En conséquence, l'Assemblée nationale reconnaît et déclare, en présence et sous les auspices de l'Être suprême, les droits suivants de l'homme et du citoyen.

En 1998, pour le quarantième anniversaire de la Constitution, le Conseil constitutionnel avait estimé qu'il était de son devoir de prendre une initiative pédagogique en direction du public.

Cette initiative s'inspirait de trois idées :

(1) Il est évident que nombreux sont celles et ceux, parmi nos concitoyens, qui sont dans l'incertitude sur les règles fondamentales qui régissent notre démocratie.

(2) Il est bon pour le fonctionnement de la démocratie que ces personnes obtiennent des réponses aussi simples que possible aux questions qu'elles se posent.

(3) C'est le devoir des différents organismes qui concourent à tisser le lien de citoyenneté (école, médias, associations, partis, syndicats, institutions de la République...) de faire en sorte que ces questions ne restent pas sans réponse.

Que les citoyens se réapproprient les « clés de la Cité » est même un enjeu essentiel de la réhabilitation du politique. Et la première de ces clés est la connaissance de leur Constitution.

Le Conseil constitutionnel avait alors décidé de proposer, sur son site internet, un « tour de la Constitution en vingt questions ».

Pour chacune des questions, il avait demandé à un spécialiste du sujet abordé de rédiger une réponse.

Les vingt experts contactés avaient reçu pour mission de répondre à la question de façon concise et accessible, sans ces grands mots intimidants qui vous donnent l'impression que « cela n'est pas fait pour vous ».

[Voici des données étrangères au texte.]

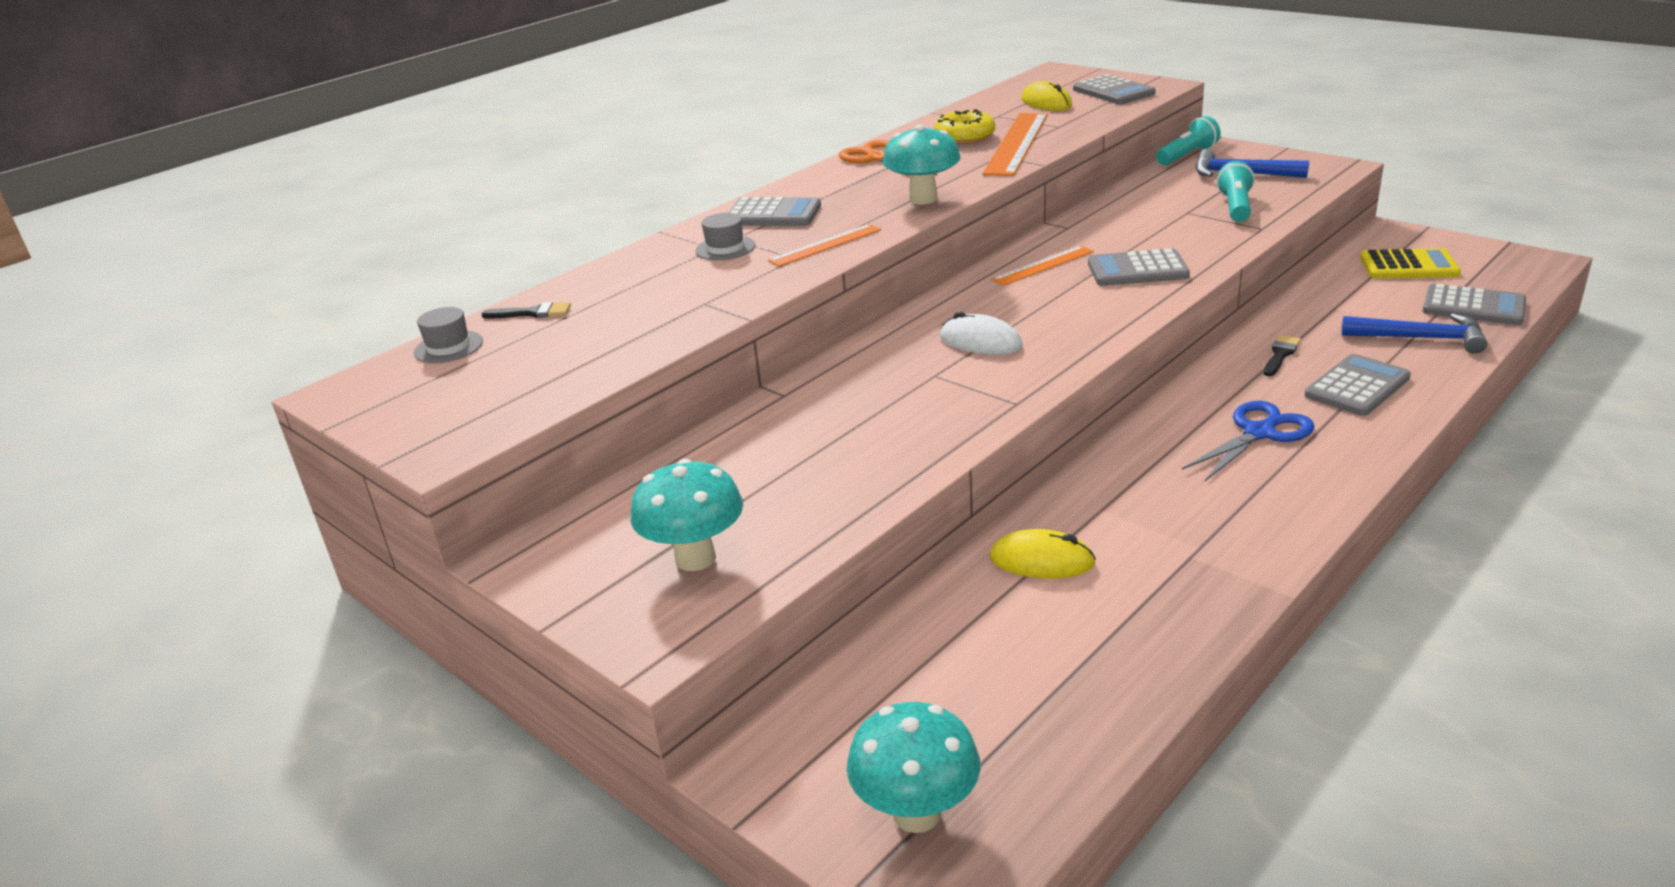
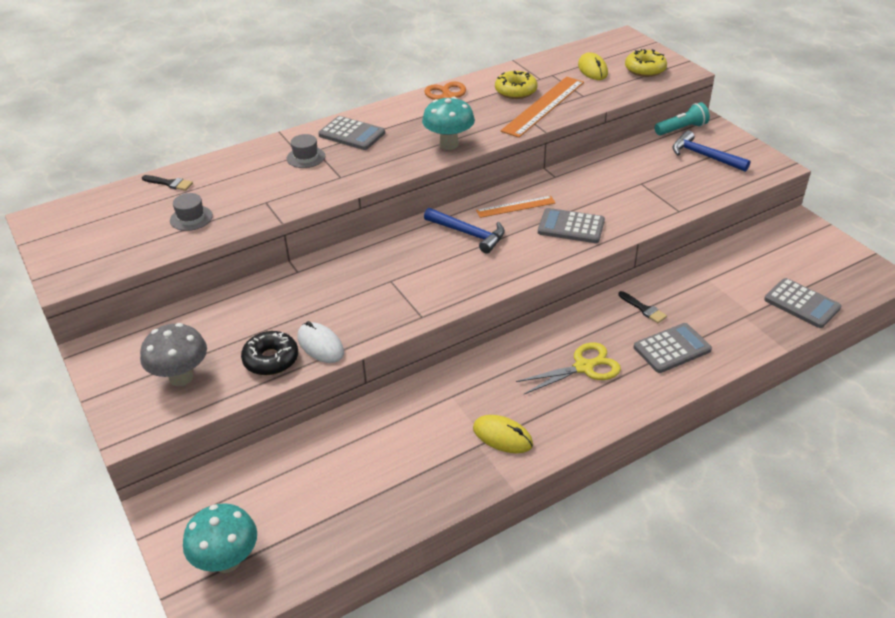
camera: 15 degrees right, 10 degrees up
(448, 347) = (112, 199): grey hat -> grey hat (191, 218)
(695, 558) = (181, 377): turquoise mushroom -> grey mushroom
(825, 245) = (364, 171): orange ruler -> none
(827, 502) = (271, 359): none -> black donut
(980, 341) = (434, 261): white mouse -> white mouse (320, 345)
(1041, 560) = (393, 422): yellow mouse -> yellow mouse (502, 436)
(1113, 92) = (645, 69): grey calculator -> yellow donut
(1236, 207) = (676, 187): turquoise flashlight -> none
(1259, 433) = (584, 367): blue scissors -> yellow scissors
(1280, 354) = (643, 309): black brush -> black brush turned 90 degrees clockwise
(1408, 266) = (787, 256): yellow calculator -> none
(1421, 338) = (745, 321): blue hammer -> blue hammer (469, 234)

Dix ans après, pour le cinquantième anniversaire de la Constitution, il a paru nécessaire de mettre à jour ces contributions.

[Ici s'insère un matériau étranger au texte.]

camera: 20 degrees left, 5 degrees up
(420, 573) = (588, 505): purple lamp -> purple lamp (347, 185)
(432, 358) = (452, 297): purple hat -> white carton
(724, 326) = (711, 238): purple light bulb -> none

La Constitution a en effet été profondément modifiée depuis 1998. Si de 1958 à 1998 n'étaient intervenues que dix révisions constitutionnelles, celles-ci ont été au nombre de quatorze en dix ans. C'est donc souvent une refonte complète des analyses qui était nécessaire.

Chacun des auteurs a accepté de reprendre son texte ou de mettre à jour le texte d'un aîné disparu. Qu'ils en soient tous vivement remerciés. C'est cette version à jour des 20 réponses qui vous est proposée aujourd'hui. Les prises de position de chacun des vingt experts n'engagent évidemment pas le Conseil (qui est tenu à une stricte obligation de réserve).